Thursday, February 16, 2012

Why

Why has been floating around in my head for awhile--why am I doing this? Am I trying to prove something? A lot of people have said to me, "there is nothing wrong with makeup, it makes me feel good to pull myself together."

Me too. I love make up. I love how I can pretend to be an artist, with the different colors and options. I can be anyone that I want to be depending on my mood. It's fun, it can be sexy, and make me feel like I stand out.
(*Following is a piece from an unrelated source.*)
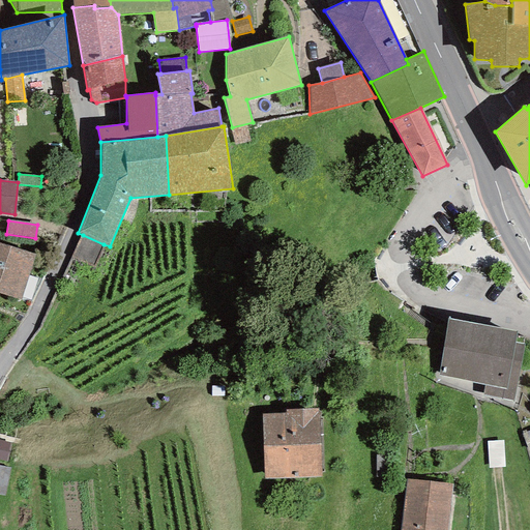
[(71,258),(93,267),(104,244),(83,235),(71,258)]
But that's not the point. The point is (for me at least) is the feeling of letting go. I have been dealing with some of the same issues for so many years now yet have been approaching them in the same way year after year. That's just silly and the issues weren't being dealt with. So what happens if you take away the beloved, trusty mascara. You know the scary answer? I like it. I love the freedom of no makeup. I love that this is my face, I love the extra time, the feel of just being clean, fresh and me. It is so strangely liberating.
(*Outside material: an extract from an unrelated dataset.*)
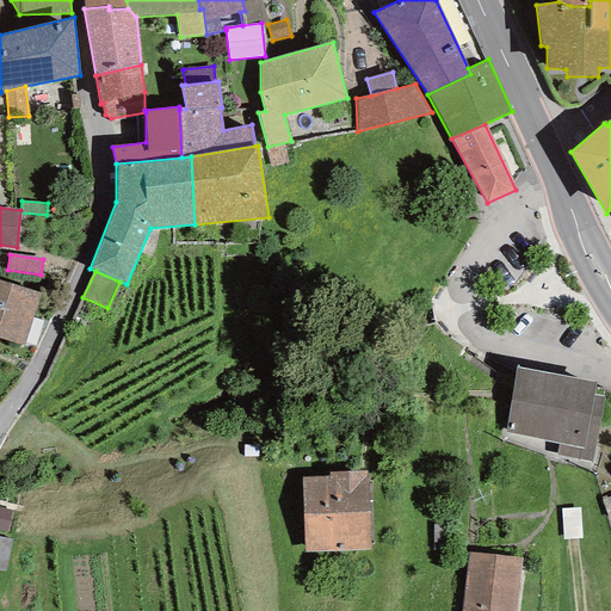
[(0,281),(0,339),(23,346),(39,294),(0,281)]
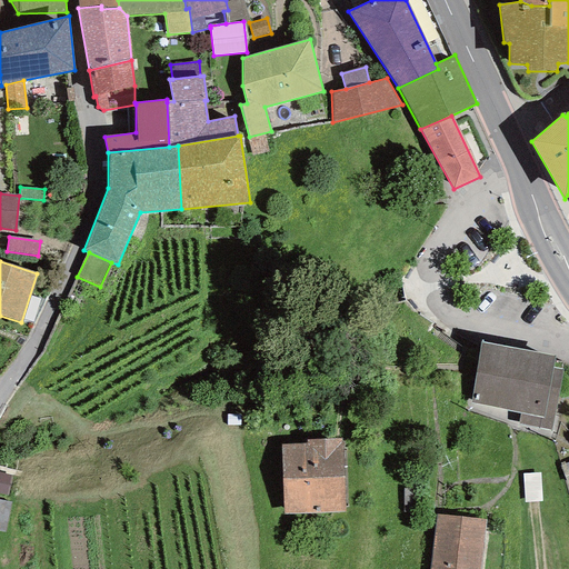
[(480,342),(471,402),(520,413),(543,418),(552,369),(555,356),(480,342)]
I've heard from a lot of people--well, I've never worn makeup so this is easy for me. Again, not the point. The point is taking yourself out of your comfort circle. Maybe your comfort circle is makeup, maybe it's texting rather than face to face or calling. Comfort circles come in many different forms. You may have never worn a stitch of makeup in your life however the thought of picking up the phone and calling someone picks up your pulse a little. Or perhaps telling a friend how you really feel sends you running for cover. The point is doing the thing that you think would be so hard to do. For me it was looking someone in the eye without having any make up on.

Take it from me--when you finally face one of those insecurities head on it's an incredible accomplishment.

Okay, I've been concluding my blogs with a woman I think is beautiful. This time I would like to talk about my sister Alyson. Smart, organized, super Aunt, runner, biker, "green" renegade, artist, friend that anyone would love to have...the list goes on. She has been a force in my life and someone that I have looked up to, tried to emulate for 30 years now. This girl was with me when I finished my first half marathon, the reason I got through calculus and the person who can make me smile (and laugh uncontrollably in the most uncomfortable times).